Posted: 9/9/2012 10:56:22 PM
Debydu_z, I agree with you. I always google. Why would someone NOT check out a person they were dating or about to date.

I also encourage people I am going to meet to google me. I'll even tell them my married name so they can get the full scoop.

Your last paragraph is vital, we need to protect ourselves.
 Paderic
Joined: 2/23/2010
Msg: 98
Do You Google?
Posted: 9/10/2012 6:08:31 AM
I see a few on this thread insist that they won't meet someone without first and last name. But on other threads, I see quite a few say they won't provide a last name until they've been on at least a couple of dates. Personally, I have never been asked my last name before a first meet from this site. I'm not sure how I would respond to such a request.
 arwen52
Joined: 3/13/2008
Msg: 99
view profile
History
Do You Google?
Posted: 9/10/2012 6:30:49 PM

So..I am curious to know..do you Google? And do you always know the last name of the person you are meeting?

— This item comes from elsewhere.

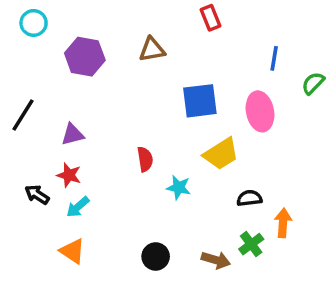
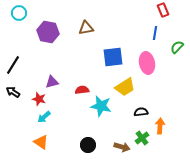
red rectangle: (210, 18) -> (163, 10), moved
purple triangle: (72, 134) -> (52, 82), moved
red semicircle: (145, 159) -> (82, 90), turned -88
cyan star: (179, 187) -> (101, 106), size x1.5
black arrow: (37, 195) -> (13, 92), moved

I haven't in the past. Not long ago I met a guy online with whom I really hit it off. I didn't know hardly anything about him, he seemed to come out of the blue, so my friends asked, well, have you googled him. I hadn't. When I finally found out the correct spelling of his last name . . . well, first there was a registered sex offender with the same name. Fortunately, there was a photo and a description and it obviously wasn't him. Then there was an arsonist. Again, there was a photo and I was pretty certain it wasn't him, though I was trying to imagine the guy with a beard. And then I found him. He hadn't told me much about himself and it turned out he was in an occupation that was a total and complete surprise. I was a little freaked out at first but it all got settled out.

What will I do the next time? I don't know, but if a guy said to me, "You don't have to google me," I'd be googling him next time I'm at the computer.
 DOUGIEFRESH66
Joined: 3/11/2005
Msg: 100
view profile
History
Do You Google?
Posted: 9/10/2012 8:30:58 PM
lol nice!!! thats using your noodle!!